→ Task:
From the entries that follow, copy exactly the lines beginning at the line holding "14: (319, 181, 0.51)" and continuing through the line holding "38: (27, 428, 0.38)".

--- Data to examine Enclosed Below ---

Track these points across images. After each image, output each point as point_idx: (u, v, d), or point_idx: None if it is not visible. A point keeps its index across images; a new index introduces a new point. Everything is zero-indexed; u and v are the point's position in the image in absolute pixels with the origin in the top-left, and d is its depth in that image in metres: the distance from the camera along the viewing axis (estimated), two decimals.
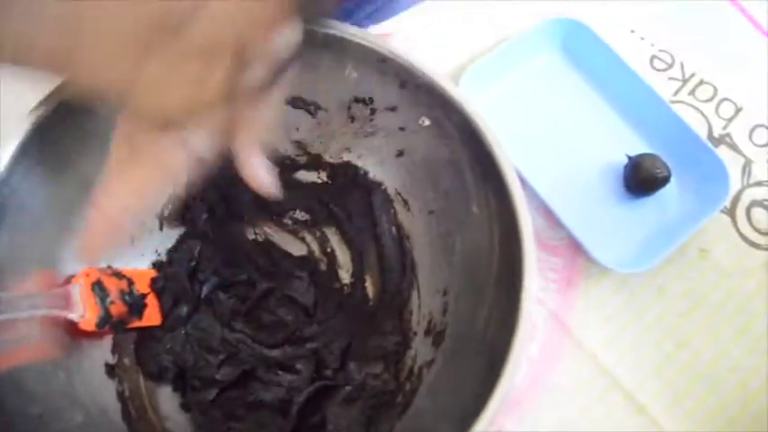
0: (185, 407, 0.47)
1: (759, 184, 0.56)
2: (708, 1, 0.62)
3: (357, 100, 0.46)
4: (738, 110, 0.58)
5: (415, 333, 0.48)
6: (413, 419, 0.44)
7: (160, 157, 0.33)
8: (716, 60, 0.60)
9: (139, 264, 0.49)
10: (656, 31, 0.61)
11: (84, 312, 0.41)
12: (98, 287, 0.42)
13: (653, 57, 0.60)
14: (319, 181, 0.51)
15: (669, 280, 0.52)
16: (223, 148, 0.34)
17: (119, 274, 0.45)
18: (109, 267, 0.45)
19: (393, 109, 0.46)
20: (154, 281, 0.47)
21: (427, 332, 0.47)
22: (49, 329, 0.41)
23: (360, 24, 0.57)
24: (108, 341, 0.46)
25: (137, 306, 0.45)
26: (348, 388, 0.47)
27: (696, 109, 0.58)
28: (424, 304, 0.48)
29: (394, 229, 0.50)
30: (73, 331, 0.42)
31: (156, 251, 0.50)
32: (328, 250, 0.53)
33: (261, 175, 0.36)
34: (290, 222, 0.53)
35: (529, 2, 0.60)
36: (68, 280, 0.42)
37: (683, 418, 0.49)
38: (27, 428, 0.38)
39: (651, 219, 0.54)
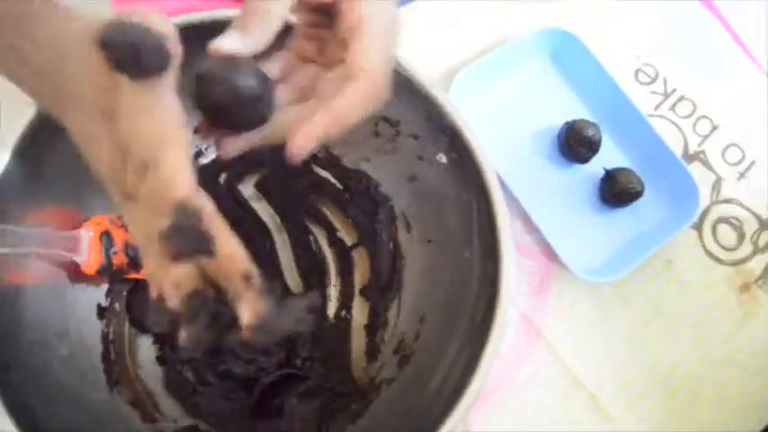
0: (161, 360, 0.50)
1: (727, 201, 0.59)
2: (694, 17, 0.63)
3: (385, 119, 0.48)
4: (714, 127, 0.61)
5: (384, 344, 0.51)
6: (364, 430, 0.47)
7: None
8: (697, 77, 0.62)
9: None
10: (643, 45, 0.62)
11: (87, 258, 0.44)
12: (106, 237, 0.45)
13: (638, 70, 0.62)
14: (331, 180, 0.54)
15: (634, 289, 0.55)
16: None
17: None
18: (120, 218, 0.47)
19: (415, 137, 0.48)
20: None
21: (396, 351, 0.50)
22: (52, 264, 0.46)
23: None
24: (105, 285, 0.50)
25: (137, 261, 0.47)
26: (309, 382, 0.50)
27: (675, 124, 0.60)
28: (400, 322, 0.51)
29: (392, 244, 0.53)
30: (74, 271, 0.46)
31: None
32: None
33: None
34: None
35: (521, 8, 0.61)
36: (79, 224, 0.46)
37: (638, 420, 0.53)
38: (18, 351, 0.42)
39: (623, 230, 0.57)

--- End of Enclosed Data to examine ---

→ Answer for the task:
14: (319, 181, 0.51)
15: (669, 280, 0.52)
16: (223, 148, 0.34)
17: (119, 274, 0.45)
18: (109, 267, 0.45)
19: (393, 109, 0.46)
20: (154, 281, 0.47)
21: (427, 332, 0.47)
22: (49, 329, 0.41)
23: (360, 24, 0.57)
24: (108, 341, 0.46)
25: (137, 306, 0.45)
26: (348, 388, 0.47)
27: (696, 109, 0.58)
28: (424, 304, 0.48)
29: (394, 229, 0.50)
30: (73, 331, 0.42)
31: (156, 251, 0.50)
32: (328, 250, 0.53)
33: (261, 175, 0.36)
34: (290, 222, 0.53)
35: (529, 2, 0.60)
36: (68, 280, 0.42)
37: (683, 418, 0.49)
38: (27, 428, 0.38)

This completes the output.